[Electronic design files]
BEGIN

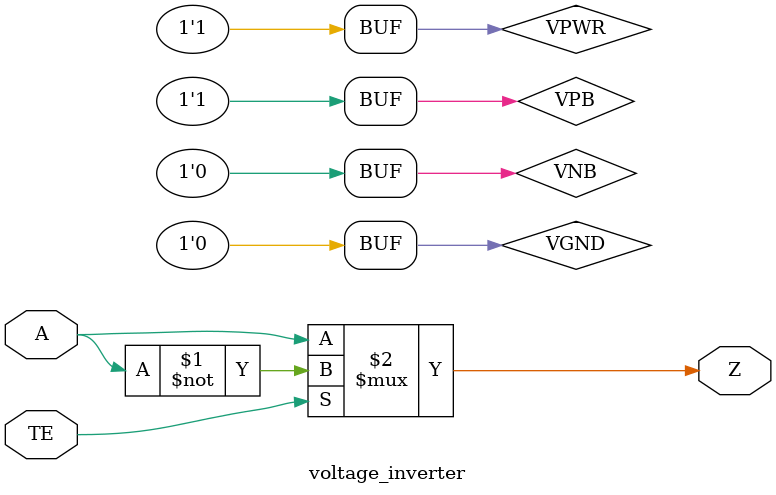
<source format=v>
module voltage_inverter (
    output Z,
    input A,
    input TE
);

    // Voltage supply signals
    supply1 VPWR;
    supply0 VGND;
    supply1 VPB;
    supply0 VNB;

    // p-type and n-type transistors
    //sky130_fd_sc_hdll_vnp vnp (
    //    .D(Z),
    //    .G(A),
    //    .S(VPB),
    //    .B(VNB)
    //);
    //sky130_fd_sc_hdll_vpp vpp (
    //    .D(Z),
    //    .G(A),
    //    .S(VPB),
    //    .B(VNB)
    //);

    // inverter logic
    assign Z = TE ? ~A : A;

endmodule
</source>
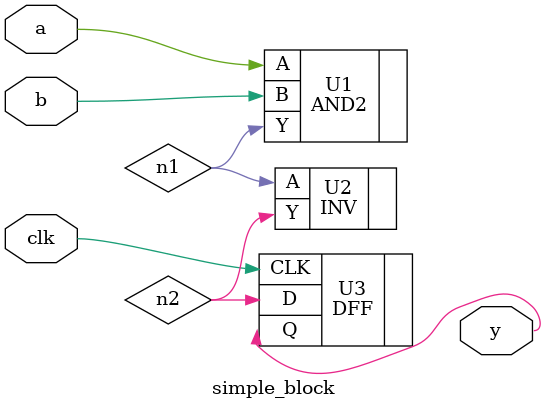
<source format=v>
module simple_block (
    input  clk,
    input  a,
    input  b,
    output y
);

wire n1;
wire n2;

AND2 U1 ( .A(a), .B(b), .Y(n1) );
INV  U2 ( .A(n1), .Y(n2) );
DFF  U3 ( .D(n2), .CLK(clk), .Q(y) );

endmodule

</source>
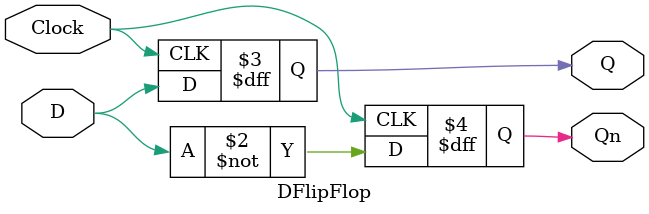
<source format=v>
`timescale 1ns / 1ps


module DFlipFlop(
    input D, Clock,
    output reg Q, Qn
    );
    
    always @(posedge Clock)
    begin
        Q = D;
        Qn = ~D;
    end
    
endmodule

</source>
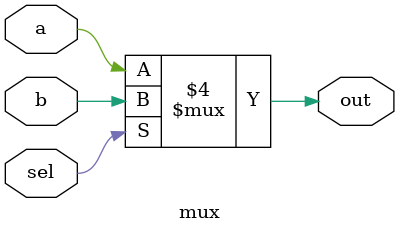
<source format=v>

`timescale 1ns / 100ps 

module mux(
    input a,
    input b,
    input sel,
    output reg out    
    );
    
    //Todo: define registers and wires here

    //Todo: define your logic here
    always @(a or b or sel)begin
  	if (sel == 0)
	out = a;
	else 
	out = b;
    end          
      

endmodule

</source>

END

■ Exercise details
Give the data again exactly as written, with no pictures included.

■ Your solution
<source format=v>
module voltage_inverter (
    output Z,
    input A,
    input TE
);

    // Voltage supply signals
    supply1 VPWR;
    supply0 VGND;
    supply1 VPB;
    supply0 VNB;

    // p-type and n-type transistors
    //sky130_fd_sc_hdll_vnp vnp (
    //    .D(Z),
    //    .G(A),
    //    .S(VPB),
    //    .B(VNB)
    //);
    //sky130_fd_sc_hdll_vpp vpp (
    //    .D(Z),
    //    .G(A),
    //    .S(VPB),
    //    .B(VNB)
    //);

    // inverter logic
    assign Z = TE ? ~A : A;

endmodule
</source>
<source format=v>
module simple_block (
    input  clk,
    input  a,
    input  b,
    output y
);

wire n1;
wire n2;

AND2 U1 ( .A(a), .B(b), .Y(n1) );
INV  U2 ( .A(n1), .Y(n2) );
DFF  U3 ( .D(n2), .CLK(clk), .Q(y) );

endmodule

</source>
<source format=v>
`timescale 1ns / 1ps


module DFlipFlop(
    input D, Clock,
    output reg Q, Qn
    );
    
    always @(posedge Clock)
    begin
        Q = D;
        Qn = ~D;
    end
    
endmodule

</source>
<source format=v>

`timescale 1ns / 100ps 

module mux(
    input a,
    input b,
    input sel,
    output reg out    
    );
    
    //Todo: define registers and wires here

    //Todo: define your logic here
    always @(a or b or sel)begin
  	if (sel == 0)
	out = a;
	else 
	out = b;
    end          
      

endmodule

</source>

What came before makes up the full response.